Martina Campi

00 (06) Daria 1

Discutere mi destabilizza, non scherzo.
Mi ricorda che non interesso. Che nessuno mi vuole bene.
Ama stare in mia compagnia. Troppo silenziosa, troppo riservata. I ragazzi non mi notano neanche.
Le amiche non mi sostengono.
Le coinquiline mi danno per scontata.
Ai miei genitori sono indifferente.

Quella sera eravamo al Fumiginoso: era la mia serata preferita, quella dei bigliettini. Ne avevo scritti a decine, tutte risposte per le mie coinquiline -in particolare per Rosy, la mistress tettona. Tutti i maschi le strisciano dietro, mentre lei li calpesta con sguardi che promettono e poi ride, guardando per aria.
È senza pietà, veramente- E per me quante? Una?
Sì, è vero, ci siamo scambiati il numero. Con quel ragazzo poi ci siamo anche visti. Non era malaccio, ma è finita lì.
Un gelato, una passeggiata sotto i portici. E poi a casa.
Sola, come sempre.
Ho ancora il suo bigliettino esistenziale qui, da qualche parte. Scriveva molto meglio di quanto parlasse.

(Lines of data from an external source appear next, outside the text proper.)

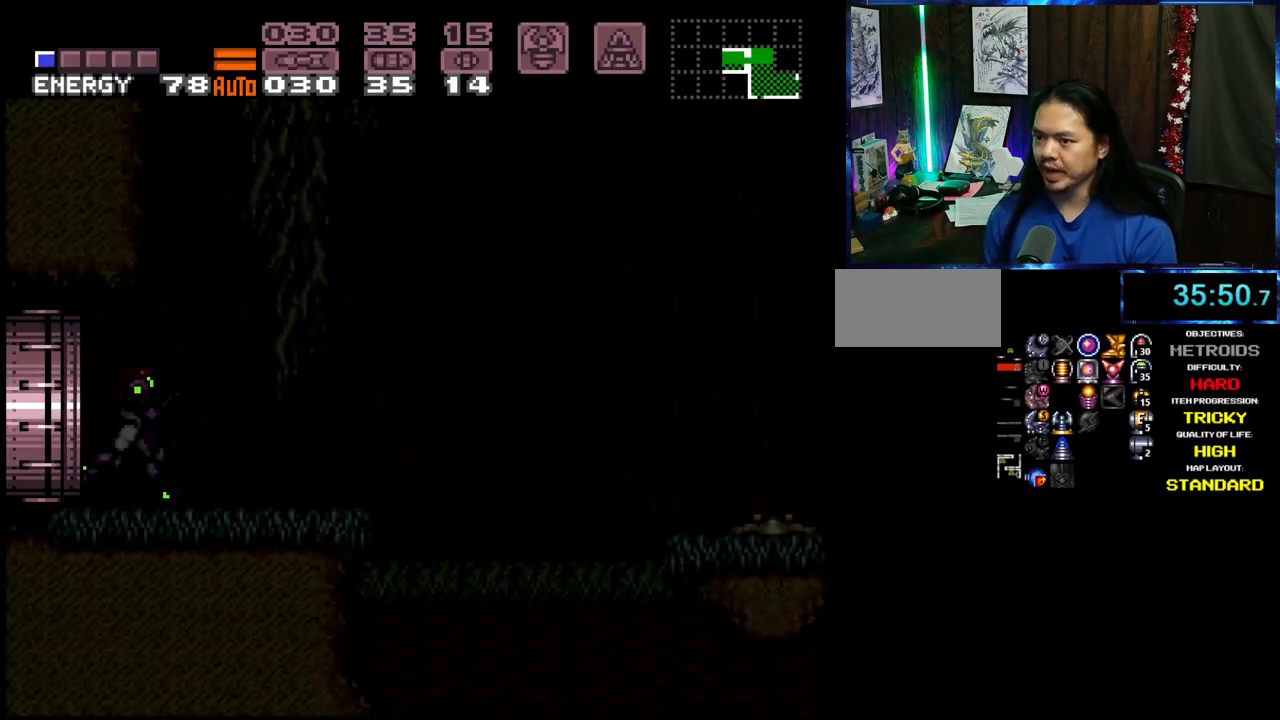
{"dt_ms": 500, "buttons": ["A", "DPAD_RIGHT"], "events": []}
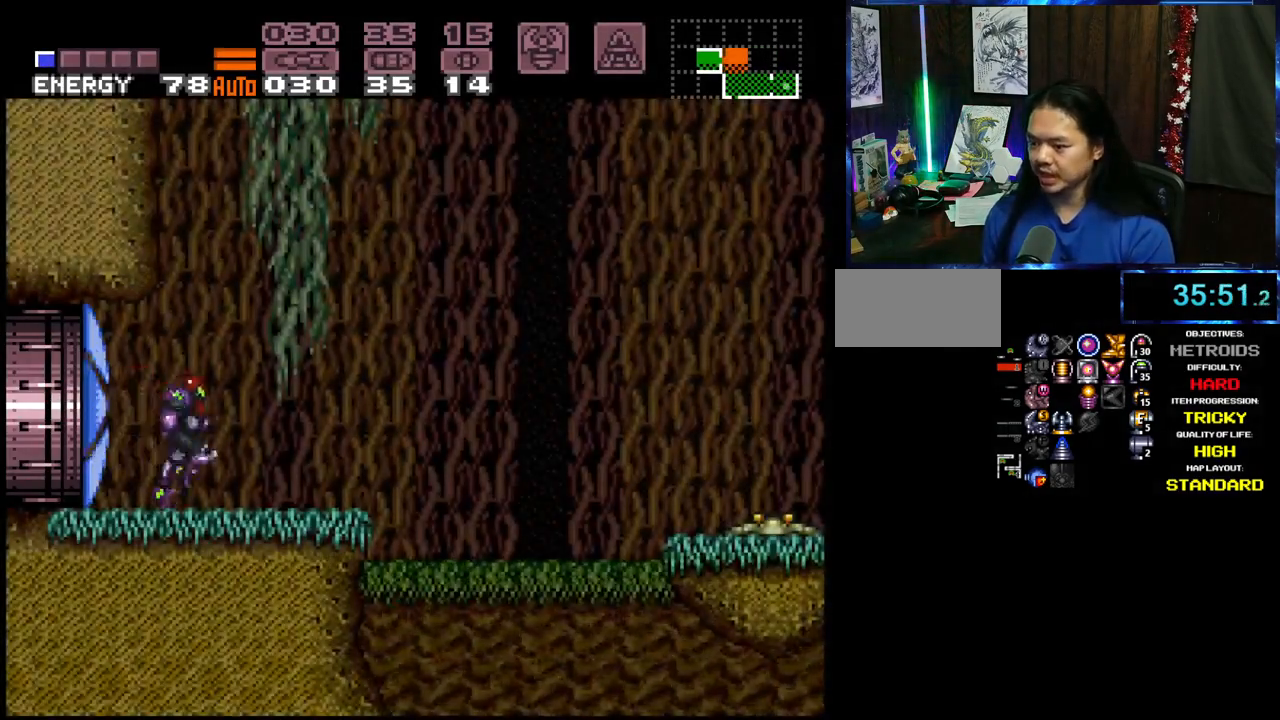
{"dt_ms": 500, "buttons": ["A", "X", "DPAD_DOWN"], "events": [[83, "B", "down"], [167, "B", "up"], [283, "DPAD_DOWN", "down"], [300, "DPAD_RIGHT", "up"], [467, "X", "down"]]}
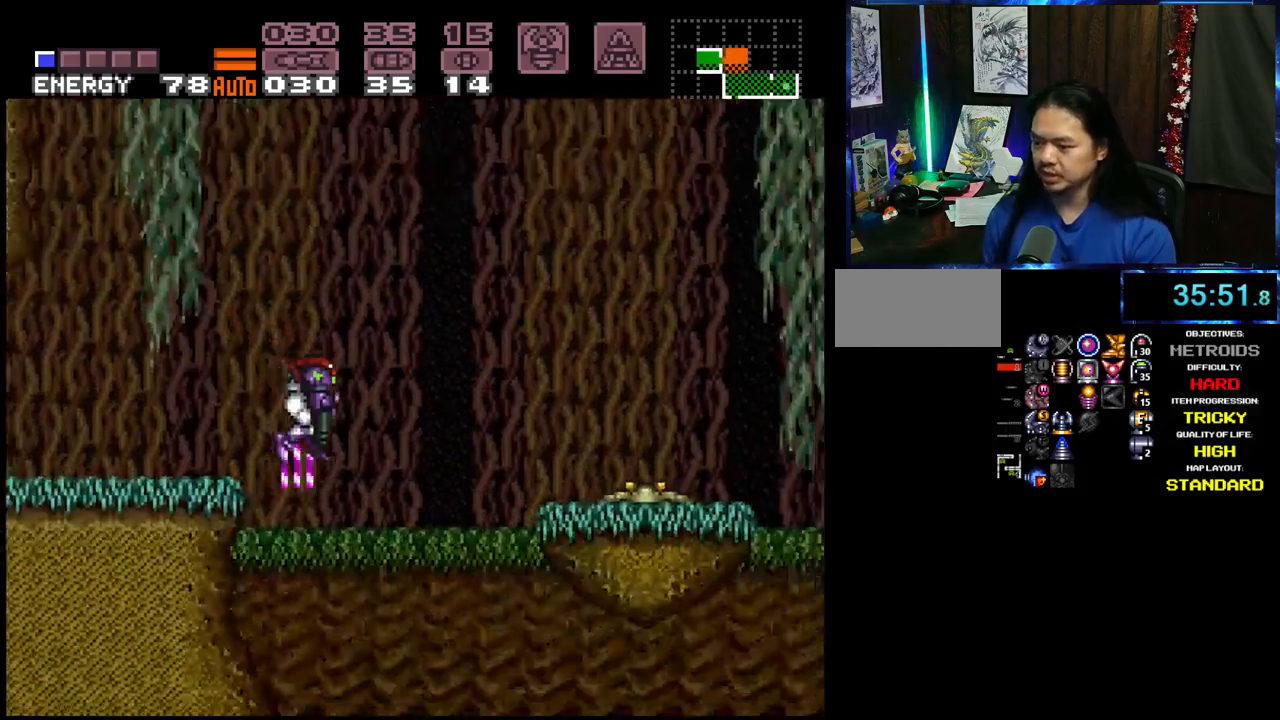
{"dt_ms": 500, "buttons": ["A", "DPAD_LEFT"], "events": [[67, "X", "up"], [467, "DPAD_DOWN", "up"], [483, "DPAD_LEFT", "down"]]}
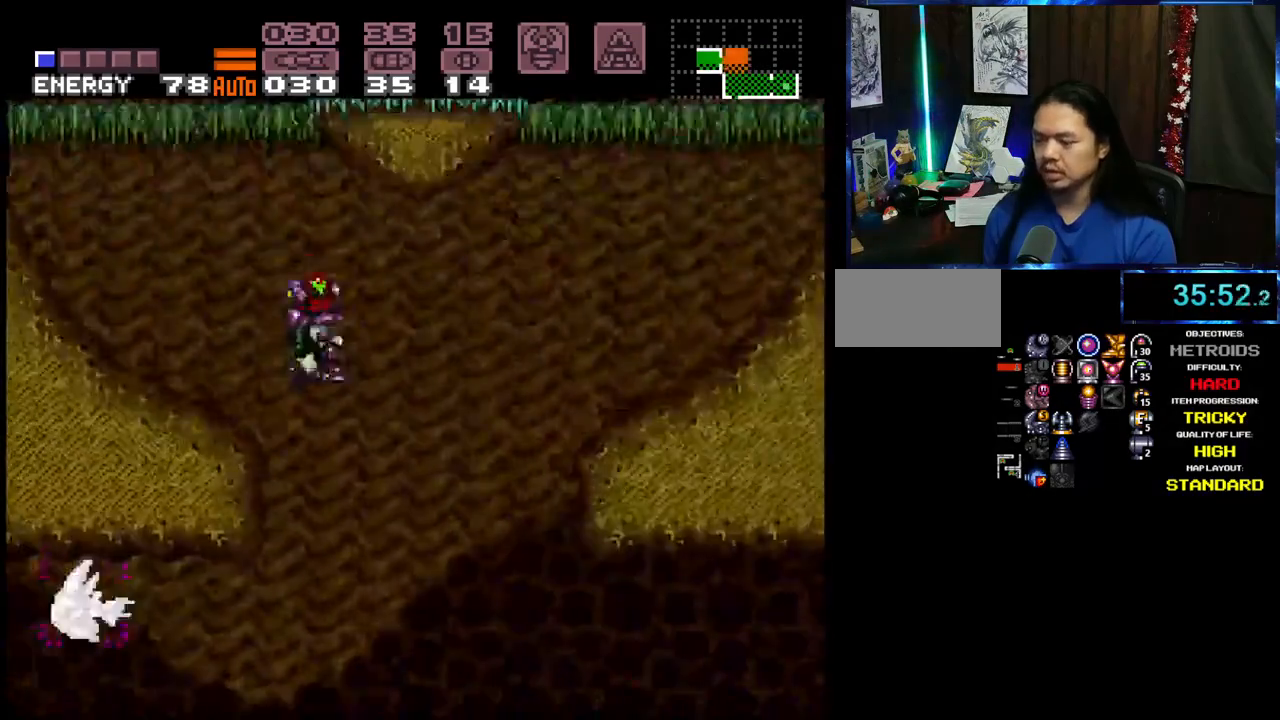
{"dt_ms": 500, "buttons": ["L1", "DPAD_LEFT"], "events": [[150, "L1", "down"], [283, "A", "up"], [400, "X", "down"], [450, "A", "down"], [483, "X", "up"], [500, "A", "up"]]}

I miei libri sono la certezza. Lo studio.
E adesso questa discussione, con Rosy, sempre lei.
Va beh che tra un po’ cambia casa e se ne va, ma non la sopporto più. Ha rovinato il clima che c’era qui dentro, non scherzo. Che ci posso fare se non la sopporto? Davvero io non la sopporto quella Rosy la mistress tettona.
Vuole tutta l’attenzione su di sé. Sempre. Costantemente. Concentrata su di sé. E intanto continua a sparare le sue scemenze, non la sopporto.
L’ho lasciata lì, a parlare al corridoio vuoto. Sul serio, me ne sono andata. Ho preso il mio piatto di puré e me ne sono venuta in camera, a finirlo. Perché non ce la facevo proprio più a starla a sentire, mi stava mandando la cena di traverso.
E lei che fa? Che fa lei? Si sente offesa e mi viene dietro.
Io non ho voglia di parlare. Non ho voglia di dirle che non vedo l’ora che esca da quella porta per non vederla mai più. Non ne ho voglia, non mi interessa.

Volevo solo mangiare la mia cena e vedermi La Tata in santa pace, ma lei no, lei doveva continuare a parlare di questo e di quello e di quest’altro. Quanto è figo questo, quanto scopa bene quello…e basta! Ma che me ne importa. Ma lasciami in pace, invece di abbassare il volume. E che cavolo!
E adesso: mi bussa alla porta e vuole un chiarimento: Non si va via così, mentre uno ti sta parlando. Non è bello.
Che scocciatura.
Mi tocca dirle che dividiamo solamente un tetto. Un tetto e basta, non per questo dobbiamo essere amiche.
Tocca dirle che mi importa niente di quello che fa, che non me lo racconti, come io non racconto a lei quello che faccio io, perché non abbiamo niente altro da condividere, che non sia questo tetto. E ancora per poco.
Poi se ne va, forse è rimasta senza parole. Chiude la porta.

E io resto qui, il piatto vuoto, ad aprire il libro e ripassare.